**Text segment:**
Our traditional fee-for-service Medicare program actually isn’t a single payer system now in the purest sense of that term.

We have 12 insurance companies who function as Medicare Intermediates and the insurance companies with those contracts process every single claim for our Medicare program today. We actually don’t have a single payer administration person or a single functional Medicare Administration capacity anywhere in our government today.

The Medicare intermediaries do good work today.

We do need to spend time getting all three sets of Medicare Advantage critics to expand their thinking and to evolve in their sense and understanding of what we should be doing with Medicare Advantage.

We should all agree that we need great data that we trust and that we should make care improvement a priority instead of a vacuum for everyone on Medicare.

Those three sets of critics do tend to be building up a head of steam in a number of areas, and it is entirely possible that they might do some serious damage to the millions of low-income people with multiple medical conditions who are being served so well today by Medicare Advantage.

We also need our academics in far more settings to move past the rhetoric of political speeches into a functional set of research studies into what Medicare Advantage actually does and how the health care economy and tool kit is actually evolving.

Too many academics blindly attack Medicare Advantage with no real sense of what the program does or what it could do. There are rich streams of data that should be explored — but too many of our academics tend to buy the shameless assertion that Medicare Advantage is overpaid and an insurance industry scam of some kind that deserves their approbation and their rejection.

That is not Academic Economics’ finest hour in the health care arena.

Solid economists should get grounded in real information and in actual performance about every aspect of that program — and they should realize that we could save health care with the right payment model and with the use of purchasing skills rather than simply paying for care.

The Medicare Advantage program is under attack today, because some people with a distorted picture of what Medicare Advantage actually is are trying to cut the program in ways that will be very bad for patients for what are essentially manipulated and channeled emotional reasons in the context of a surprising set of fairly skilled fake news guided information flows.

We need to do better.

We need to protect the members.

**Data listing:**
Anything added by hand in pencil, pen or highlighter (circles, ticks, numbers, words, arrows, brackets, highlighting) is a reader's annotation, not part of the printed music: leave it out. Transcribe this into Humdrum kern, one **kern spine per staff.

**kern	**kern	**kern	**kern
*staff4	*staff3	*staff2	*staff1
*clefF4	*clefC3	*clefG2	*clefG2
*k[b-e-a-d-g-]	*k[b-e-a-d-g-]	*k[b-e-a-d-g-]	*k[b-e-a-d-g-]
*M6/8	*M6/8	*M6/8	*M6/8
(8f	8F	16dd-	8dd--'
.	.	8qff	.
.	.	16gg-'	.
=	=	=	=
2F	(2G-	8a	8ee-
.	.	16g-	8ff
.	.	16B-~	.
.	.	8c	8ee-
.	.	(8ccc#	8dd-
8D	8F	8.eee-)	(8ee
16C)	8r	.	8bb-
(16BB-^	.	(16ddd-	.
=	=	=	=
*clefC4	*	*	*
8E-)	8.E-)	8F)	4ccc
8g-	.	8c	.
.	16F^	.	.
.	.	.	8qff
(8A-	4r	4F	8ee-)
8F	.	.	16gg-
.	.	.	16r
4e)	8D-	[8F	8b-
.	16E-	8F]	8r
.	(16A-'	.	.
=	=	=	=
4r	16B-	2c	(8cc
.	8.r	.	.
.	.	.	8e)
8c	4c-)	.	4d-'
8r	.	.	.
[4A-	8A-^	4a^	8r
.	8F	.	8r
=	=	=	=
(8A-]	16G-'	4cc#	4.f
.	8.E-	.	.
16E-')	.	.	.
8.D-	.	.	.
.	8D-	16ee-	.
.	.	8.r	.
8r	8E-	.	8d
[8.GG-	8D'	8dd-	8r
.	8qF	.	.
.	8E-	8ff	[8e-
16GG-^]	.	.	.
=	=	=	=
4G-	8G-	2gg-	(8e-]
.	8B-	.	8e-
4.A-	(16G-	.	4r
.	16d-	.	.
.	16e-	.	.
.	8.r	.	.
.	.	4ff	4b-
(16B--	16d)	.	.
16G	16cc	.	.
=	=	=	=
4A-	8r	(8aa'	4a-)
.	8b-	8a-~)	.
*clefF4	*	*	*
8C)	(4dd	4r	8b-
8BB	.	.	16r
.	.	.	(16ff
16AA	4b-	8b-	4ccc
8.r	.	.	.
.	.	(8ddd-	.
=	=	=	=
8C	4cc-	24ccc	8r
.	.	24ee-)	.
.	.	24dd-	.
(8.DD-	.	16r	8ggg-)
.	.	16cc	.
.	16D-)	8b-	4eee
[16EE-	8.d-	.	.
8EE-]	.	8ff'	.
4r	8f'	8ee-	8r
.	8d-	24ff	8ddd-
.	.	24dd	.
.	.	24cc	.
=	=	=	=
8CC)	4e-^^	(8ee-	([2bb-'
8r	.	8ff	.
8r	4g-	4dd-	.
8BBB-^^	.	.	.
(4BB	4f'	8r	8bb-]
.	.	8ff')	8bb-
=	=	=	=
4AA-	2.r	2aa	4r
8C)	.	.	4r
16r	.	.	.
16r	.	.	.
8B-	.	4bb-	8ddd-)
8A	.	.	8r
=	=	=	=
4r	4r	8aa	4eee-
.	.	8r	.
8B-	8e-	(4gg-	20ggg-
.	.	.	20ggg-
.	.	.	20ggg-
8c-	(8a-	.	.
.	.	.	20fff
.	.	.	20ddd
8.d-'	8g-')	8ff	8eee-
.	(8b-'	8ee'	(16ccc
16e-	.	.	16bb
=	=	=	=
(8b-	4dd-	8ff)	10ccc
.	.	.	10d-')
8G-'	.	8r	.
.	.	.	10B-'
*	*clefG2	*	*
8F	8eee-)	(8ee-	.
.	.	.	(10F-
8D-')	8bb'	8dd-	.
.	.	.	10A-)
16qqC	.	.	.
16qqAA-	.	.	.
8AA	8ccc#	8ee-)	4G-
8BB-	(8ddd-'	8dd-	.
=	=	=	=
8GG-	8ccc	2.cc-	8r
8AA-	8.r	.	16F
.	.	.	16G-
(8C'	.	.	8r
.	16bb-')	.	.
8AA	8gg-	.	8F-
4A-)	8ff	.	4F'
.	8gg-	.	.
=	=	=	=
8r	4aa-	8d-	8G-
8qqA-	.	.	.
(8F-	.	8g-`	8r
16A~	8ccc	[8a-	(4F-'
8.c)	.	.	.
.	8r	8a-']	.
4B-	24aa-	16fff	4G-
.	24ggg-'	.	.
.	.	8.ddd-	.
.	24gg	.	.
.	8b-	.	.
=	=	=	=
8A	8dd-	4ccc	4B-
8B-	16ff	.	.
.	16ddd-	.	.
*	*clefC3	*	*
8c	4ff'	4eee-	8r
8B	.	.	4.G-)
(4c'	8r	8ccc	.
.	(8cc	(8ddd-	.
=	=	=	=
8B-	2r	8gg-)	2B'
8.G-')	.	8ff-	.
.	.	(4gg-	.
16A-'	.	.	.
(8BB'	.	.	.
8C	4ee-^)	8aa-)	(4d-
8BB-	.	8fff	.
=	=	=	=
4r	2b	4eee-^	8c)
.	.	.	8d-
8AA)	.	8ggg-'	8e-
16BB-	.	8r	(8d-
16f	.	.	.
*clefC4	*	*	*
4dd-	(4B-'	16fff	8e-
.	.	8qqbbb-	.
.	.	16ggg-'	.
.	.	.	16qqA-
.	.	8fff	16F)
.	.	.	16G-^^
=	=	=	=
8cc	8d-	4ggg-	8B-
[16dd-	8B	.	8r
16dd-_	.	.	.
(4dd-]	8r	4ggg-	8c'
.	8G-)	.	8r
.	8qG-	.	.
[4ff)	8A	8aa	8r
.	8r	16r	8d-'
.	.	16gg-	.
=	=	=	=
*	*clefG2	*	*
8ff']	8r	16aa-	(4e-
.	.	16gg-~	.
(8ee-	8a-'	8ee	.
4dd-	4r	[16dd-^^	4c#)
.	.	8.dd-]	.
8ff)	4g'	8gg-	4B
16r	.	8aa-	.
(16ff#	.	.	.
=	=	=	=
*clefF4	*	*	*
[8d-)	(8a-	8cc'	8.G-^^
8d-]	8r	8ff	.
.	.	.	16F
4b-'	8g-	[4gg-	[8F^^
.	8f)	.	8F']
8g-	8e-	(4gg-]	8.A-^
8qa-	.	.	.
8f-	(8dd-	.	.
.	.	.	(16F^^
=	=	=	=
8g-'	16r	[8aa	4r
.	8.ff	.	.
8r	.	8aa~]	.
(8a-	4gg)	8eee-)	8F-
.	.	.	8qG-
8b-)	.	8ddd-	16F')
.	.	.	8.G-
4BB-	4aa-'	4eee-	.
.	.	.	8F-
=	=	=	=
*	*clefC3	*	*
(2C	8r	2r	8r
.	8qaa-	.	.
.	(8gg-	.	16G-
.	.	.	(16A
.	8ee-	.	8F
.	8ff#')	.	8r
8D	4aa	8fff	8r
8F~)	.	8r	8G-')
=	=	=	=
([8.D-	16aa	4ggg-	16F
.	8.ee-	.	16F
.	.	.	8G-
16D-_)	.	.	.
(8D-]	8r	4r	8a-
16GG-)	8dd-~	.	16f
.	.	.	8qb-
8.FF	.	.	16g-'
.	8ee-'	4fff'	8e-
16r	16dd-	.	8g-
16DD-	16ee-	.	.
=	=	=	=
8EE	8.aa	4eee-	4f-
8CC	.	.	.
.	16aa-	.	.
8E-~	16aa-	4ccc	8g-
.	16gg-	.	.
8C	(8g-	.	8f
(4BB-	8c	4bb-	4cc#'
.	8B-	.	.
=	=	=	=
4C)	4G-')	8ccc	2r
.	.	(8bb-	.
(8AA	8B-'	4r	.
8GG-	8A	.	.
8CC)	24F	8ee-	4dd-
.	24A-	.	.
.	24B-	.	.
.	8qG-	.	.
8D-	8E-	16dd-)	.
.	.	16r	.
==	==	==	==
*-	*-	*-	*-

**What you will do:**
[a] According to the Medicare text, how many insurance companies work as Medicare intermediaries?
[b] Continue the Medicare Advantage text from its last sentence.

**Expected outputs:**
[a] Twelve insurance companies.

[b]
If we fail, we will need to go to people who have no money and who have multiple medical conditions and who are getting in-home care and transportation support from caregivers who speak their language and we will have to say to those patients that the Medicare Advantage critics who are trying to damage the program have prevailed.

We absolutely do not want to tell those patients that their care is being eliminated because someone was alarmed that the risk level coding for their plan might not have been done functionally perfectly at one point in time and that means that their funding is being impaired now.

That’s actually a possibility.

The other side of that coin is that millions of Medicare Advantage members love their Medical Advantage caregivers and care.

Killing a program that is meeting the language needs of two thirds of the Hispanic members of Medicare — and killing a program that is providing care teams to people with multiple medical conditions who only have a $15,000 annual income would be a heartless, cruel, and completely unnecessary thing to do.

America deserves better.

Those patients deserve a lot better.

That backlash from those voters that would result from that level of damage would probably be grim.

And unnecessary.

Let’s celebrate Five-Star Plans this year — not attack them.

Let’s make the next set of Five-Star Celebrations something that we all support and enjoy.

We need the people who oppose Medicare Advantage see our successes in multiple settings and work to extend those successes to everyone.

The cold-hearted bureaucrats can end up with warm hearts if we help them think in terms of real people — and the ideologically rigid opponents can have open arms towards optimal support if we show them that our best path to universal coverage is universally competent care.